::: Data shown
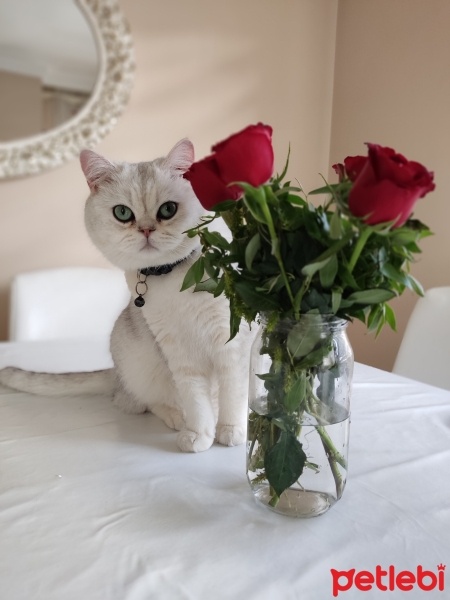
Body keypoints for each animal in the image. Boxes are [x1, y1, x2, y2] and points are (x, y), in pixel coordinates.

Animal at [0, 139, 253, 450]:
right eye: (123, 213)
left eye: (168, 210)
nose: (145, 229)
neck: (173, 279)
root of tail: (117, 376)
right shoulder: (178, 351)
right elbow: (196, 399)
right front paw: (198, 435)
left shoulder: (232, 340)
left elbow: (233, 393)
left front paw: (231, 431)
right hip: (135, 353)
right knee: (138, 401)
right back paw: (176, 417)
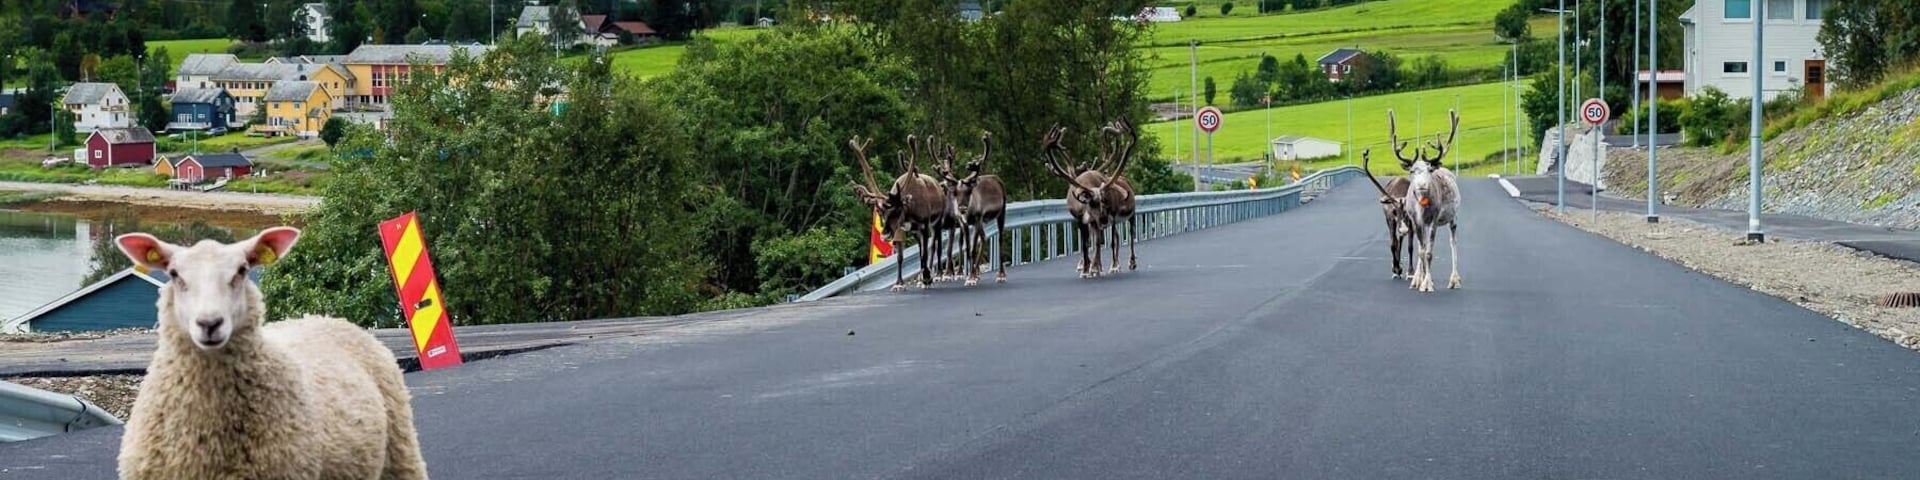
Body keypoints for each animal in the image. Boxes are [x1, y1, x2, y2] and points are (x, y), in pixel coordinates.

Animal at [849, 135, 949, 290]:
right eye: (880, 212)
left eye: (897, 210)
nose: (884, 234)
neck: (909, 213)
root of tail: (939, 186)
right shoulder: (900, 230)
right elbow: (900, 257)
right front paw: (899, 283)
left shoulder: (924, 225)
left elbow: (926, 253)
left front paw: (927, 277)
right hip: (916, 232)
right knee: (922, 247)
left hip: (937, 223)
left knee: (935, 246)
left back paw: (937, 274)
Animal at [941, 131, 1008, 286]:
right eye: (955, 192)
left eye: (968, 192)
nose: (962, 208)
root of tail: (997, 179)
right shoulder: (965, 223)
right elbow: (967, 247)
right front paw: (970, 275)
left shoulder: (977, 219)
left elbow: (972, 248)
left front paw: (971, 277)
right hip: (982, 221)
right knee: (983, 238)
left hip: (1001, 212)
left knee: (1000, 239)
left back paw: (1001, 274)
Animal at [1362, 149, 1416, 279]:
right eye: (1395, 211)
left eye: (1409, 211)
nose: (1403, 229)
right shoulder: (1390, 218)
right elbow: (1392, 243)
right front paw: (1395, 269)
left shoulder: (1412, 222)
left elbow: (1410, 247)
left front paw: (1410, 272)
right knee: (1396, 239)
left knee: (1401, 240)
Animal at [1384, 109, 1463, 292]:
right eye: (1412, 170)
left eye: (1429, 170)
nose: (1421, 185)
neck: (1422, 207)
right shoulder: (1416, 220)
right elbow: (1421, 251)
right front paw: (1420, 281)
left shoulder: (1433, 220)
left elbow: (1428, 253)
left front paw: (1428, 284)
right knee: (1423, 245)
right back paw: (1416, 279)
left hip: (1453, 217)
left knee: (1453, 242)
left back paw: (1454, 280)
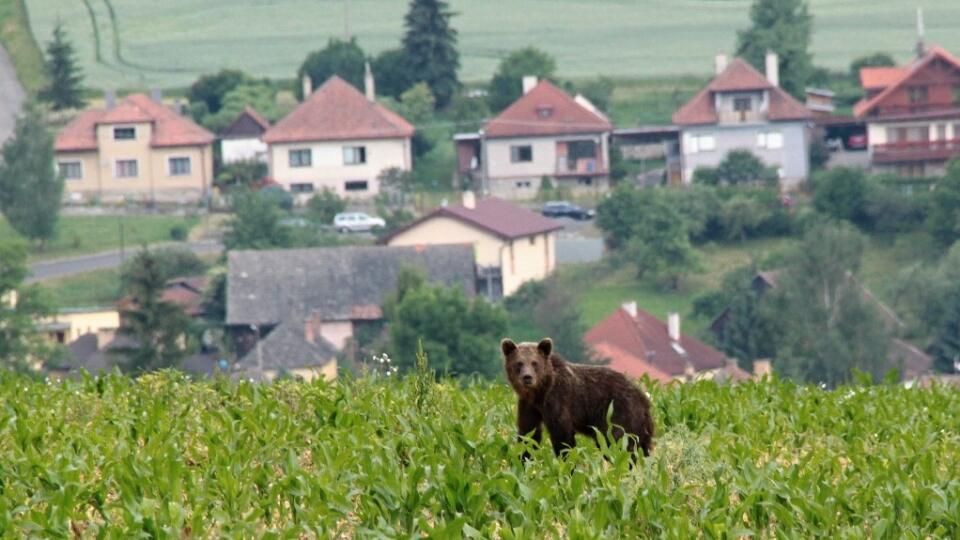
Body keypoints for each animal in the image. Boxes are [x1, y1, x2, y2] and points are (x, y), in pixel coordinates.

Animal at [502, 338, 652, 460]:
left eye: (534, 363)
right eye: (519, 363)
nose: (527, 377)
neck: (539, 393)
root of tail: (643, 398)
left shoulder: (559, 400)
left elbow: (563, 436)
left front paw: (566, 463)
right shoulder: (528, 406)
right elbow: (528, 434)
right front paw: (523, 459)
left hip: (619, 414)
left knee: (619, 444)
::::::
Prompt
Output should match, line for line, the stretch of the material above from the line holding "neck: (173, 279)" through the line holding "right back paw: (176, 417)".

Expected output
neck: (173, 279)
root of tail: (117, 376)
right shoulder: (178, 351)
right elbow: (196, 399)
right front paw: (198, 435)
left shoulder: (232, 340)
left elbow: (233, 393)
left front paw: (231, 431)
right hip: (135, 353)
right knee: (138, 401)
right back paw: (176, 417)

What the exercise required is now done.